== Required work ==
1: From the ET_a trends passage, list each panel of Figure 6 with its letter and the period it shows.
2: In the ET_a trends passage, retype the text from "Figure 6 Spatial distributions" up to and including "that pass the t test (p<0.05).".
3: Write what comes next in the ET_a trends passage, starting after its final sentence.

== Page text ==
★ ★ ★ ★ ★
The trends of seasonal ET_a between 2001 and 2018 are spatially heterogeneous over the TP (Fig. 6). Decreasing trends in spring and summer are generally at a rate between −2.5 and −7.5 mm yr⁻¹, and increasing trends are generally at a rate below 5.0 and 7.5 mm yr⁻¹ in spring and summer, respectively. Areas showing decreasing ET_a tend to become larger in autumn and winter seasons. Both the decreasing and increasing trends are subdued in autumn and winter compared with that in the spring and summer seasons. Decreasing rates of ET_a in autumn and winter are generally below −2.5 mm yr⁻¹, and only a few areas have a rate larger than −2.5 mm yr⁻¹.

Figure 6 Spatial distributions of seasonal ET_a linear trends on the TP from 2001 to 2018: (a) annual, (b) spring, (c) summer, (d) autumn, (e) winter. The stippling indicates the trends that pass the t test (p<0.05).

Due to the contrast in the trends in the eastern and western halves of the TP, we divided the TP into two regions: the eastern TP (long >90^∘ E) and the western TP (long <90^∘ E). Trends of the ET_a anomaly averaged over the entire TP, the western TP, and the eastern TP are shown in Fig. 7a. The domain means of ET_a on the TP as a whole and in the western TP decreased at rates of −1.45 and −5.52 mm yr⁻¹, respectively. However, the ET_a in the eastern TP increased at a rate of 2.62 mm yr⁻¹. The decreasing rate of ET_a in the entire TP is influenced mainly by the significant decrease in ET_a in the western TP. Seasonally, the rates of change in ET_a over the whole TP are −0.82 mm yr⁻¹ (p<0.05) and −0.79 mm yr⁻¹ (p<0.05) in spring and summer, respectively (Fig. 7b). However, in autumn and winter the ET_a changes at a rate of 0.10 and 0.06 mm yr⁻¹, respectively, and does not pass the t test (p<0.05). ET_a in the spring and summer seasons accounts for 75.7 % of the annual ET_a. The variation in amplitude and changing rates in these two seasons are much larger than in the other seasons. Moreover, spatial distributions of spring and summer ET_a trends are close to that of the annual ET_a trend (Fig. 6). Thus, changes in ET_a in the spring and summer dominate the variations in ET_a in the whole year.

Figure 7 Anomalies of the domain-averaged annual ET_a of the entire TP, the western TP (long <90^∘ E), and the eastern TP (long >90^∘ E), respectively (a). Domain-averaged seasonal ET_a anomalies over the entire TP (b). The dashed straight lines indicate linear trends during 2001–2018, and k is the slope of the straight line.

Figure 8 Domain-averaged anomalies of annual R_n (a), precipitation (b), and temperature (c) over the entire TP, the western TP (long <90^∘ E), and the eastern TP (long >90^∘ E), respectively. The dashed straight lines indicate linear trends during 2001–2018, and k is the slope of the straight line.
★ ★ ★ ★ ★
== Entries shown ==
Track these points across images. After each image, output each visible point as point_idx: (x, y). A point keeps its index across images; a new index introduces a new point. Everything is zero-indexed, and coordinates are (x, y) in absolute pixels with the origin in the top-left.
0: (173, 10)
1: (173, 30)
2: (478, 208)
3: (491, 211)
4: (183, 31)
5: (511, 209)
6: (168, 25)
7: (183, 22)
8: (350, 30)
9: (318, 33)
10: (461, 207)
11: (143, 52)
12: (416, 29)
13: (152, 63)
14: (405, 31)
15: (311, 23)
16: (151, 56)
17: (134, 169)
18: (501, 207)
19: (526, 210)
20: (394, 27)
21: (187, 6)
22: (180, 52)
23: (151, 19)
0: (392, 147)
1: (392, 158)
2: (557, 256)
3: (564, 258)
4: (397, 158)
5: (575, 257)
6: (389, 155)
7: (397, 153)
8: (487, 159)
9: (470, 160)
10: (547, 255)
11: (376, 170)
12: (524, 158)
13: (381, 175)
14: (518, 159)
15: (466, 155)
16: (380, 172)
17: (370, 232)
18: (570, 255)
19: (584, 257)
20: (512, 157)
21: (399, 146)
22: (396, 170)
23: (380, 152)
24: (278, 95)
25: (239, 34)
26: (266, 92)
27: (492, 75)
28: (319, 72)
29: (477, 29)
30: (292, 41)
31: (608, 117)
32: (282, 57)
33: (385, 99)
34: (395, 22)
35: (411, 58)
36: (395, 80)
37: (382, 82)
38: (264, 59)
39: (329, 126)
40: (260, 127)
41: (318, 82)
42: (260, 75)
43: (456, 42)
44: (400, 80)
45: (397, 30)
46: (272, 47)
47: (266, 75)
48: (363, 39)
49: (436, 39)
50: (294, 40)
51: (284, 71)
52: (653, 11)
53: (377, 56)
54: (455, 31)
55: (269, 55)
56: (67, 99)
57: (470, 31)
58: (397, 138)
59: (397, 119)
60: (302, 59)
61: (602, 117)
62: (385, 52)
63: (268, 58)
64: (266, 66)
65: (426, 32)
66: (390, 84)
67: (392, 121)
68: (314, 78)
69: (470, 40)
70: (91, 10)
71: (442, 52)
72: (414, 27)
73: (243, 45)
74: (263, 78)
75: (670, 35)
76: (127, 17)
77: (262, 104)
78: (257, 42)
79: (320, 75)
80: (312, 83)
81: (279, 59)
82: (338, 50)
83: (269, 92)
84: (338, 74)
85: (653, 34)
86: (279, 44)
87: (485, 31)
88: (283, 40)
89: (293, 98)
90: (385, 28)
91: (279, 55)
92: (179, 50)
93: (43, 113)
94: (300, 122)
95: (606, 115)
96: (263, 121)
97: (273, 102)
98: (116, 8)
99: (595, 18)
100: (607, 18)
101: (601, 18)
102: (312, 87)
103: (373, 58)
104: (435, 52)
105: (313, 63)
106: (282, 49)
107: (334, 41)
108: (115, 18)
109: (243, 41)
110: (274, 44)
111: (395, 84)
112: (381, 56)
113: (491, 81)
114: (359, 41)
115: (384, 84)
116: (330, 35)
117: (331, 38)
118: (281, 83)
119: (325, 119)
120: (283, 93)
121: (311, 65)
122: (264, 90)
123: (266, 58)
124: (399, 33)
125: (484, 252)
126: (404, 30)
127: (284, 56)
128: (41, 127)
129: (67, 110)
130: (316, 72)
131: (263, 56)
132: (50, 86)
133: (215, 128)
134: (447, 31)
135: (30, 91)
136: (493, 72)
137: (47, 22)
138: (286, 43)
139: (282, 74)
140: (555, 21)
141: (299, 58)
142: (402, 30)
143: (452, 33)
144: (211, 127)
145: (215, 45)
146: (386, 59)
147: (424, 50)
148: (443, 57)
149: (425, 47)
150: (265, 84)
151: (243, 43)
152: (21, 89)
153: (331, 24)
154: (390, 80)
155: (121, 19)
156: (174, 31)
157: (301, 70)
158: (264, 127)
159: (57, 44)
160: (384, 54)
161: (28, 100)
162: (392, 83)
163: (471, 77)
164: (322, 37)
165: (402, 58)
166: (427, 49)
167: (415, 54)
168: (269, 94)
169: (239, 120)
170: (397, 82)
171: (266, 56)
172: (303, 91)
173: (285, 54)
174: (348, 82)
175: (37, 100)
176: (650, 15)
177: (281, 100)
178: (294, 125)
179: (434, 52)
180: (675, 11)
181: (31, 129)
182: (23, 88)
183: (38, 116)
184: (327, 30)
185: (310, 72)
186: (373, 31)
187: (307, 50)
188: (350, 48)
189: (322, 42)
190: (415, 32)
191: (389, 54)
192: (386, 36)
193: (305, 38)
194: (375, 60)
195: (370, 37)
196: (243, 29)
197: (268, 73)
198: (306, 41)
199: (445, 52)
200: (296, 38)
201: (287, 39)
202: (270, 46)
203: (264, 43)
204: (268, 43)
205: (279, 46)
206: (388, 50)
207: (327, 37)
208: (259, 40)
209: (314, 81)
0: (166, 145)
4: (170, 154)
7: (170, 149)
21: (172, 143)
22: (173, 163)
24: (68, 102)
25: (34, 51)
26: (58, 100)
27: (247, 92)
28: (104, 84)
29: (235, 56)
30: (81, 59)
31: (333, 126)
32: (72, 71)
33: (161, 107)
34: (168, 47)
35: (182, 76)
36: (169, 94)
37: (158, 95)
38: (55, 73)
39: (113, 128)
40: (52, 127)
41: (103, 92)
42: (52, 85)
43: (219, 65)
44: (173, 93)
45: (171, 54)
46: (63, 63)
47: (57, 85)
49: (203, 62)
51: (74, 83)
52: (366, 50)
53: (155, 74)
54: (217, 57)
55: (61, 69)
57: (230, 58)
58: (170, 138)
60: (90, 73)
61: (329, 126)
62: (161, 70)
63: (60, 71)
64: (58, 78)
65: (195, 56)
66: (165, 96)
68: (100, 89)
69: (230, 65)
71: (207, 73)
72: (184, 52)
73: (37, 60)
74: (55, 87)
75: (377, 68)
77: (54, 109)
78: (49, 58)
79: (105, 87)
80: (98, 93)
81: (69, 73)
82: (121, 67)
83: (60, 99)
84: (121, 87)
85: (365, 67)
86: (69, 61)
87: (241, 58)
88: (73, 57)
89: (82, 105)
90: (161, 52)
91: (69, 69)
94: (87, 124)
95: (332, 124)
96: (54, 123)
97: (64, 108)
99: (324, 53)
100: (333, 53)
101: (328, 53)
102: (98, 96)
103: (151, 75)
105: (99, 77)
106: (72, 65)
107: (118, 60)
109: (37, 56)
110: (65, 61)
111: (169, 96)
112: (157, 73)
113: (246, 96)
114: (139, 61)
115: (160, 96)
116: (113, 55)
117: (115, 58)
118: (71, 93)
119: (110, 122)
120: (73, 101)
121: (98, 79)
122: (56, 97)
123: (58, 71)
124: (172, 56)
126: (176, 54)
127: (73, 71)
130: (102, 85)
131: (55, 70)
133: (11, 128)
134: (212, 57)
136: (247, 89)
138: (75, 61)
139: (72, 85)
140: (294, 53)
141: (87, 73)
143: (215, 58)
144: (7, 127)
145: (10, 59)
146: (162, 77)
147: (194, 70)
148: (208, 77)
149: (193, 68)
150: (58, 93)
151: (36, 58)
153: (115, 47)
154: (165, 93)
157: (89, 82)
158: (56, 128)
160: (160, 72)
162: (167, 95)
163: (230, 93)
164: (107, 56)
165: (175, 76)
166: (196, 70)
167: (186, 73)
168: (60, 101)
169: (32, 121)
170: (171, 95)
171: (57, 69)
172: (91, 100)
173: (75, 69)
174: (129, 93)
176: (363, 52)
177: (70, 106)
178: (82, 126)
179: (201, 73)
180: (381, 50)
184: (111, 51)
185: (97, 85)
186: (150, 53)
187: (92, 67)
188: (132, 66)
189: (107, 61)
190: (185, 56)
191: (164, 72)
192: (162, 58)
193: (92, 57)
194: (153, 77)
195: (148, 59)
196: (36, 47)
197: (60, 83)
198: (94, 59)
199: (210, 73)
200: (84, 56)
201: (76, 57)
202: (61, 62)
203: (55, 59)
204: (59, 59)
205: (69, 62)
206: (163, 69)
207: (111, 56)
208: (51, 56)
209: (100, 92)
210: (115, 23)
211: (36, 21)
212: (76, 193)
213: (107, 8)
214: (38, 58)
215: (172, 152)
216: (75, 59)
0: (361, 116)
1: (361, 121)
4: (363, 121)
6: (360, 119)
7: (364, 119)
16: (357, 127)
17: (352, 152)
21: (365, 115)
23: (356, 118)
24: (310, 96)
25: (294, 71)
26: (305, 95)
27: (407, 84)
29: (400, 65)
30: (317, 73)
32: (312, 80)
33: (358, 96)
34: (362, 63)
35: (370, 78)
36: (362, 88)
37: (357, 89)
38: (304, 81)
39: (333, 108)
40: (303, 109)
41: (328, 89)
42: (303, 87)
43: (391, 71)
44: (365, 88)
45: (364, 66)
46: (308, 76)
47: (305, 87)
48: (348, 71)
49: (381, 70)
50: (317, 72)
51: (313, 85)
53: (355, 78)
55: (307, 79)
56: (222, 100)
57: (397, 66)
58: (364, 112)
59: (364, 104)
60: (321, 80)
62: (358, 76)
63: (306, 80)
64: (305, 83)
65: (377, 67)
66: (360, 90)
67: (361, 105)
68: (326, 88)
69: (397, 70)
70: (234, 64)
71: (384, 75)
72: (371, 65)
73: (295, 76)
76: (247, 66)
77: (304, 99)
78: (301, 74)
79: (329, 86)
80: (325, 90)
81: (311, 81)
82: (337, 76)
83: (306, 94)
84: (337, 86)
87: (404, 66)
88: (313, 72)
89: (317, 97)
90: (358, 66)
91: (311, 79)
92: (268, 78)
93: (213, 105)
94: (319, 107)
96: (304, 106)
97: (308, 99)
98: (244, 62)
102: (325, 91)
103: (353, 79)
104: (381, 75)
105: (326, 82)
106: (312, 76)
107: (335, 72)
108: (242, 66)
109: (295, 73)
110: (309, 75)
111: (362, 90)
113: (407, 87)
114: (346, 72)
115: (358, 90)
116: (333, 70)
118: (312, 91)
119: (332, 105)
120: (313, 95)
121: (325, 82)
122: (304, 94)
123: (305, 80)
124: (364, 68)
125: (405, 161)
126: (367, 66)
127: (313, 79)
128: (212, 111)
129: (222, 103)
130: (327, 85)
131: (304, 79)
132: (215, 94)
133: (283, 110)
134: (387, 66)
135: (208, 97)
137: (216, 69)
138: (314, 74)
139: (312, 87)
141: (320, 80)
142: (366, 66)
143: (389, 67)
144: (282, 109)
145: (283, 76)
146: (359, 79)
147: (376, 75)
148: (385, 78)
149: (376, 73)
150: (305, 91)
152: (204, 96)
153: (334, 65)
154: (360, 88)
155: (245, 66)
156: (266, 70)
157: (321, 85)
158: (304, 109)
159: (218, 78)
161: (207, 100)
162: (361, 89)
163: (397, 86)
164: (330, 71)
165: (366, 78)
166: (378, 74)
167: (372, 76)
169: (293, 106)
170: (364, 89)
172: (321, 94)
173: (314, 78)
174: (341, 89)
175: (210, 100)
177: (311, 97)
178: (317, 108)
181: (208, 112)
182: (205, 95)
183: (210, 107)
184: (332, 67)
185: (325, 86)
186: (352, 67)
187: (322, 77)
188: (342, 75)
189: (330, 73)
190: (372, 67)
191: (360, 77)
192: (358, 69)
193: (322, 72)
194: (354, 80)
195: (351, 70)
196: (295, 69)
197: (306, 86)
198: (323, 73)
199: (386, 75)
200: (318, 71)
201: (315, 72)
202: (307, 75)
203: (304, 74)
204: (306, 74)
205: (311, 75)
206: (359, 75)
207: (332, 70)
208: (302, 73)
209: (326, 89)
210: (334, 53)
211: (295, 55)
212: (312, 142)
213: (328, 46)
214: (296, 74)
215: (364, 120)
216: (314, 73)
★ ★ ★ ★ ★
== Responses to the exercise ==
1:
(a) annual
(b) spring
(c) summer
(d) autumn
(e) winter

2:
Figure 6 Spatial distributions of seasonal ET_a linear trends on the TP from 2001 to 2018: (a) annual, (b) spring, (c) summer, (d) autumn, (e) winter. The stippling indicates the trends that pass the t test (p<0.05).

3:
The decrease in ET_a over the whole TP and in the western TP during 2001–2018 can be explained by the decrease in R_n in the same time period (Fig. 8a). From 2001 to 2012, ET_a averaged over the entire TP increased slightly and then decreased dramatically from 2012, reaching a minimum in 2014. The significant decrease in ET_a between 2012 and 2014 was due to the rapid decline in the R_n (Fig. 8a). In the eastern TP, ET_a increased during 2001–2018, while R_n decreased in the same period. Thus, R_n was not the dominant factor controlling the annual variations in ET_a. However, the increasing trends of both precipitation and air temperature can explain the increase in ET_a in the eastern TP during the period 2001–2018 (Fig. 8b and c). The increasing precipitation increased the water resource available for ET_a. Moreover, the increasing air temperature accelerated the melting of permafrost and glaciers on the TP. Hence, the melting water replenished the ecosystem and increased the ET_a of the eastern TP.

Although the domain-averaged trend in ET_a has been decreasing across the entire TP from 2001 to 2018, ET_a values in some areas have increased. Moreover, the changing rates also depend on the time series of ET_a. For example, the ET_a increased slightly from 2001 to 2012, while it decreased from 2001 to 2018. This demonstrates the necessity to evaluate the spatial distribution of changing trends in ET_a and utilize long time series to investigate the trends in ET_a over the TP.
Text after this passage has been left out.